Adding to the uncertain mood was another spike in the oil price as the impasse in the Middle East carried on.
Iran’s chief negotiator said on Tuesday that Washington must accept Tehran’s latest peace plan or face failure, after US President Donald Trump warned a truce was on the brink of collapse.
“Relations between Washington and Tehran appear to be more strained than at any time since the original ceasefire was announced just over a month ago,” observed David Morrison at Trade Nation, suggesting that hostilities could “resume at any time”.
Brent crude for July delivery was trading at 108.07 dollars a barrel on Tuesday, up compared with 103.70 dollars at the time of the equities close in London on Monday.
In Europe on Tuesday, the CAC 40 in Paris ended down 1.0%, and the DAX 40 in Frankfurt declined 1.6%.
In New York, the Dow Jones Industrial Average was down 0.5%, the S&P 500 fell 1.0% while the Nasdaq Composite was 1.7% lower.
The yield on the US 10-year Treasury widened to 4.46% on Tuesday from 4.39% on Friday.
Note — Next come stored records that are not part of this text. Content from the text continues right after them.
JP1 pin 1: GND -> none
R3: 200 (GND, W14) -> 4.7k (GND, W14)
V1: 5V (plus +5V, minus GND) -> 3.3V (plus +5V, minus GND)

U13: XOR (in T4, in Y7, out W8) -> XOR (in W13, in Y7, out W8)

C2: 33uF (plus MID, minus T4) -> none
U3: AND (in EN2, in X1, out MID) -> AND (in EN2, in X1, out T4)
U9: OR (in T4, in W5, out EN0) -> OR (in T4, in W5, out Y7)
The yield on the US 30-year Treasury stretched to 5.02% from 4.97%.
The impact of the Iran war was reflected in soaring US inflation figures for April.
Annual CPI inflation sped up to 3.8% in April from 3.3% in March, above FXStreet-cited expectations of a 3.7% rise.
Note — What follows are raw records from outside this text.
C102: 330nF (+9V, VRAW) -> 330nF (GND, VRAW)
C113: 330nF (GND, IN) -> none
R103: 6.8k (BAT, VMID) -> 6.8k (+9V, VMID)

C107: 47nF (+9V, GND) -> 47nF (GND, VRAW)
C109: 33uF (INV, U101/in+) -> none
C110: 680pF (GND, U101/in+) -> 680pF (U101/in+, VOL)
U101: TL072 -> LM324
Monthly, energy costs were up 5.6% in April after a 21.3% jump in March.
Excluding food and energy costs, core CPI was up 2.8% year-on-year in April, up from 2.6% in March and higher than an expected 2.7%.
Analysts explained that much of the upside in core inflation came from a spike in shelter costs.
TD Economics said the numbers reinforce why the Fed needs to remain “patient”.
“Even assuming a ‘more normal’ reading on shelter prices last month, core inflation would’ve still firmed relative to March. With secondary price effects from higher energy prices likely to intensify in the months ahead, we’re likely to see core measures of inflation drift a bit higher and hover around 3% through year-end,” the broker said.
While Bank of America said the latest increase means inflation is getting “very uncomfortable” for the Fed.
Following the data, Fed futures now place a 60% probability of a rate hike by March next year.
The euro traded slightly lower against the greenback, at 1.1729 dollars on Tuesday from 1.1782 dollars on Monday. Against the yen, the dollar was trading at 157.73 yen, higher than 157.01 yen.
Back in London, Vodafone fell back 7.0% after mixed full-year results with adjusted earnings short of hopes but adjusted cash flow ahead.
“In the stock market it’s often said that it’s better to travel than arrive, hence why shares in Vodafone dipped on robust-looking full-year results after a strong rally in the past 12 months,” said Dan Coatsworth, head of markets at AJ Bell.
Vodafone shares have risen 60% in the last 12 months.
Intertek led the risers, up 6.4%, as it said it was “reviewing” the latest takeover proposal from suitor EQT Fund Management Sarl.
Intertek has turned down three previous approaches from EQT.
On the FTSE 250, Greggs rose 8.0% after reporting higher sales in the opening weeks of 2026 and maintaining full-year expectations.
But Wickes plunged 12% after reporting mixed trading as wet weather weighed on retail demand at the start of 2026.
Gold traded lower at 4,663.87 dollars an ounce on Tuesday, from 4,733.27 dollars on Monday.
The biggest risers on the FTSE 100 were Intertek, up 320.00p at 5,300.00p, British American Tobacco, up 255.00p at 4,634.00p, Compass Group, up 1.74p at 31.93p, Imperial Brands, up 104.00p at 2,832.00p and London Stock Exchange Group, up 328.00p at 9,348.00p.
The biggest fallers on the FTSE 100 were Vodafone Group, down 8.45p at 111.95p, 3i Group, down 116.00p at 2,400.00p, St James’s Place, down 52.50p at 1,154.50p, Lloyds Banking Group, down 4.28p at 94.06p and Marks & Spencer, down 13.60p at 308.90p.
Wednesday’s global economic calendar has eurozone industrial production and GDP data, the King’s Speech in the UK and US PPI figures.
Wednesday’s local corporate calendar has a trading statement from Spirax Group.